Transcribe every record in full, keeping it exactly the same.

*** Opening STORED DATA ***

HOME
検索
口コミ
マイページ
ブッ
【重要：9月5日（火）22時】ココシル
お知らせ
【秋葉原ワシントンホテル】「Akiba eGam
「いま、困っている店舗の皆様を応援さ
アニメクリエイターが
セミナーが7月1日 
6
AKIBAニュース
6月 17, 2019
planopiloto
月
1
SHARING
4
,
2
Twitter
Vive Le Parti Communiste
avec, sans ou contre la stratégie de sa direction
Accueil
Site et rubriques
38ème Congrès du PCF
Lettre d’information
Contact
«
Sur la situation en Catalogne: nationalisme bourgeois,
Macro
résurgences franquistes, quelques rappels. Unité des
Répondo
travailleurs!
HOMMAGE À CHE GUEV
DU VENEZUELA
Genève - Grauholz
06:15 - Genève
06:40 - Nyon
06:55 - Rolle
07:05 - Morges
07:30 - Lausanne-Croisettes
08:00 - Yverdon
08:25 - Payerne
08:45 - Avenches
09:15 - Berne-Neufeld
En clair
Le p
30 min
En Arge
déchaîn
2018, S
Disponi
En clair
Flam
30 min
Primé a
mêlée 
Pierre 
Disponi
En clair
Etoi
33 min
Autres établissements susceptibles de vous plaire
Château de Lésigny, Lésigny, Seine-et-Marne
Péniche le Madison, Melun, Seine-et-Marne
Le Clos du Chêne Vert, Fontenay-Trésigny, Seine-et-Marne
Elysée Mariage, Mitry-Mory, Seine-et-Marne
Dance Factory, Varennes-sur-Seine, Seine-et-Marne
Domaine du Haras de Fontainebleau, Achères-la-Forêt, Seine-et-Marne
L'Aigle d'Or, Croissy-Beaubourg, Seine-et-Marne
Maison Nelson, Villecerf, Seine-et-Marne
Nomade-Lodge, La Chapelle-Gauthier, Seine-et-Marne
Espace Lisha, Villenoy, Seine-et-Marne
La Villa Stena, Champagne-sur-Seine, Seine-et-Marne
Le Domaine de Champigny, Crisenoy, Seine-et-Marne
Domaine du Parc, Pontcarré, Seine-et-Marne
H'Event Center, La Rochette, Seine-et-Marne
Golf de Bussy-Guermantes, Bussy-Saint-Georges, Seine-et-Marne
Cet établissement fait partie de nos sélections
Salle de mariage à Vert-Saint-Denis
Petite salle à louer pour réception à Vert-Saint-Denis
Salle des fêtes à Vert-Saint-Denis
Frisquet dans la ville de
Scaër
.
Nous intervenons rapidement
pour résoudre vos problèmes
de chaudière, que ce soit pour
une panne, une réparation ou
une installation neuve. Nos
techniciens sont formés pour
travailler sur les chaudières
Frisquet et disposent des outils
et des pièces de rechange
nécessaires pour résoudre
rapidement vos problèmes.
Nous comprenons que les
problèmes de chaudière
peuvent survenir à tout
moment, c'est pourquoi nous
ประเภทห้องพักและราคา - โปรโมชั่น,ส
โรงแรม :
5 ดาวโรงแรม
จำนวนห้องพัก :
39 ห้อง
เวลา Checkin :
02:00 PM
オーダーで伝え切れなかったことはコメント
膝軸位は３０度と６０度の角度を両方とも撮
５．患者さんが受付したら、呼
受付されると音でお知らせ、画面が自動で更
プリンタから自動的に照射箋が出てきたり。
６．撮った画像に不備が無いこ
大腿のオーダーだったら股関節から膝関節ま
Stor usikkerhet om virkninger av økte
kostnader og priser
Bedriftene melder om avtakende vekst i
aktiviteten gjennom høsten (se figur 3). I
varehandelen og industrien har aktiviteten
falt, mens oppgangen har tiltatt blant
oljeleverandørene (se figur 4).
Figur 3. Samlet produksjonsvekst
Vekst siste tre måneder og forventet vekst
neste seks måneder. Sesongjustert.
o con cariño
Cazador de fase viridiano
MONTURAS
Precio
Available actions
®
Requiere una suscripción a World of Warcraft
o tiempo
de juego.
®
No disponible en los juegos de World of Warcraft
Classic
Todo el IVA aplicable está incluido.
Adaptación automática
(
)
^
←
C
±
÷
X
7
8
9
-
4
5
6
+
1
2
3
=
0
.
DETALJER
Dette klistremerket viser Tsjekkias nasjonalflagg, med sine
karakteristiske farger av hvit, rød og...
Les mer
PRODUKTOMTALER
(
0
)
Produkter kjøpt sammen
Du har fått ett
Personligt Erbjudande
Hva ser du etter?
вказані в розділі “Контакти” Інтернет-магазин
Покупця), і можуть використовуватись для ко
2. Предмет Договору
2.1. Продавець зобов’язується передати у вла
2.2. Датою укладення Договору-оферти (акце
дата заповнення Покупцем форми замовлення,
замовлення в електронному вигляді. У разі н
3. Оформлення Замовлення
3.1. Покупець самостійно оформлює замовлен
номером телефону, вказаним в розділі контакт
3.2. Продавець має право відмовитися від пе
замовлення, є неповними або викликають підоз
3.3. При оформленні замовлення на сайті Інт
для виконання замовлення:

*** Closing STORED DATA ***

## RESPONSE BELOW
HOME
検索
口コミ
マイページ
ブッ
【重要：9月5日（火）22時】ココシル
お知らせ
【秋葉原ワシントンホテル】「Akiba eGam
「いま、困っている店舗の皆様を応援さ
アニメクリエイターが
セミナーが7月1日 
6
AKIBAニュース
6月 17, 2019
planopiloto
月
1
SHARING
4
,
2
Twitter
Vive Le Parti Communiste
avec, sans ou contre la stratégie de sa direction
Accueil
Site et rubriques
38ème Congrès du PCF
Lettre d’information
Contact
«
Sur la situation en Catalogne: nationalisme bourgeois,
Macro
résurgences franquistes, quelques rappels. Unité des
Répondo
travailleurs!
HOMMAGE À CHE GUEV
DU VENEZUELA
Genève - Grauholz
06:15 - Genève
06:40 - Nyon
06:55 - Rolle
07:05 - Morges
07:30 - Lausanne-Croisettes
08:00 - Yverdon
08:25 - Payerne
08:45 - Avenches
09:15 - Berne-Neufeld
En clair
Le p
30 min
En Arge
déchaîn
2018, S
Disponi
En clair
Flam
30 min
Primé a
mêlée 
Pierre 
Disponi
En clair
Etoi
33 min
Autres établissements susceptibles de vous plaire
Château de Lésigny, Lésigny, Seine-et-Marne
Péniche le Madison, Melun, Seine-et-Marne
Le Clos du Chêne Vert, Fontenay-Trésigny, Seine-et-Marne
Elysée Mariage, Mitry-Mory, Seine-et-Marne
Dance Factory, Varennes-sur-Seine, Seine-et-Marne
Domaine du Haras de Fontainebleau, Achères-la-Forêt, Seine-et-Marne
L'Aigle d'Or, Croissy-Beaubourg, Seine-et-Marne
Maison Nelson, Villecerf, Seine-et-Marne
Nomade-Lodge, La Chapelle-Gauthier, Seine-et-Marne
Espace Lisha, Villenoy, Seine-et-Marne
La Villa Stena, Champagne-sur-Seine, Seine-et-Marne
Le Domaine de Champigny, Crisenoy, Seine-et-Marne
Domaine du Parc, Pontcarré, Seine-et-Marne
H'Event Center, La Rochette, Seine-et-Marne
Golf de Bussy-Guermantes, Bussy-Saint-Georges, Seine-et-Marne
Cet établissement fait partie de nos sélections
Salle de mariage à Vert-Saint-Denis
Petite salle à louer pour réception à Vert-Saint-Denis
Salle des fêtes à Vert-Saint-Denis
Frisquet dans la ville de
Scaër
.
Nous intervenons rapidement
pour résoudre vos problèmes
de chaudière, que ce soit pour
une panne, une réparation ou
une installation neuve. Nos
techniciens sont formés pour
travailler sur les chaudières
Frisquet et disposent des outils
et des pièces de rechange
nécessaires pour résoudre
rapidement vos problèmes.
Nous comprenons que les
problèmes de chaudière
peuvent survenir à tout
moment, c'est pourquoi nous
ประเภทห้องพักและราคา - โปรโมชั่น,ส
โรงแรม :
5 ดาวโรงแรม
จำนวนห้องพัก :
39 ห้อง
เวลา Checkin :
02:00 PM
オーダーで伝え切れなかったことはコメント
膝軸位は３０度と６０度の角度を両方とも撮
５．患者さんが受付したら、呼
受付されると音でお知らせ、画面が自動で更
プリンタから自動的に照射箋が出てきたり。
６．撮った画像に不備が無いこ
大腿のオーダーだったら股関節から膝関節ま
Stor usikkerhet om virkninger av økte
kostnader og priser
Bedriftene melder om avtakende vekst i
aktiviteten gjennom høsten (se figur 3). I
varehandelen og industrien har aktiviteten
falt, mens oppgangen har tiltatt blant
oljeleverandørene (se figur 4).
Figur 3. Samlet produksjonsvekst
Vekst siste tre måneder og forventet vekst
neste seks måneder. Sesongjustert.
o con cariño
Cazador de fase viridiano
MONTURAS
Precio
Available actions
®
Requiere una suscripción a World of Warcraft
o tiempo
de juego.
®
No disponible en los juegos de World of Warcraft
Classic
Todo el IVA aplicable está incluido.
Adaptación automática
(
)
^
←
C
±
÷
X
7
8
9
-
4
5
6
+
1
2
3
=
0
.
DETALJER
Dette klistremerket viser Tsjekkias nasjonalflagg, med sine
karakteristiske farger av hvit, rød og...
Les mer
PRODUKTOMTALER
(
0
)
Produkter kjøpt sammen
Du har fått ett
Personligt Erbjudande
Hva ser du etter?
вказані в розділі “Контакти” Інтернет-магазин
Покупця), і можуть використовуватись для ко
2. Предмет Договору
2.1. Продавець зобов’язується передати у вла
2.2. Датою укладення Договору-оферти (акце
дата заповнення Покупцем форми замовлення,
замовлення в електронному вигляді. У разі н
3. Оформлення Замовлення
3.1. Покупець самостійно оформлює замовлен
номером телефону, вказаним в розділі контакт
3.2. Продавець має право відмовитися від пе
замовлення, є неповними або викликають підоз
3.3. При оформленні замовлення на сайті Інт
для виконання замовлення:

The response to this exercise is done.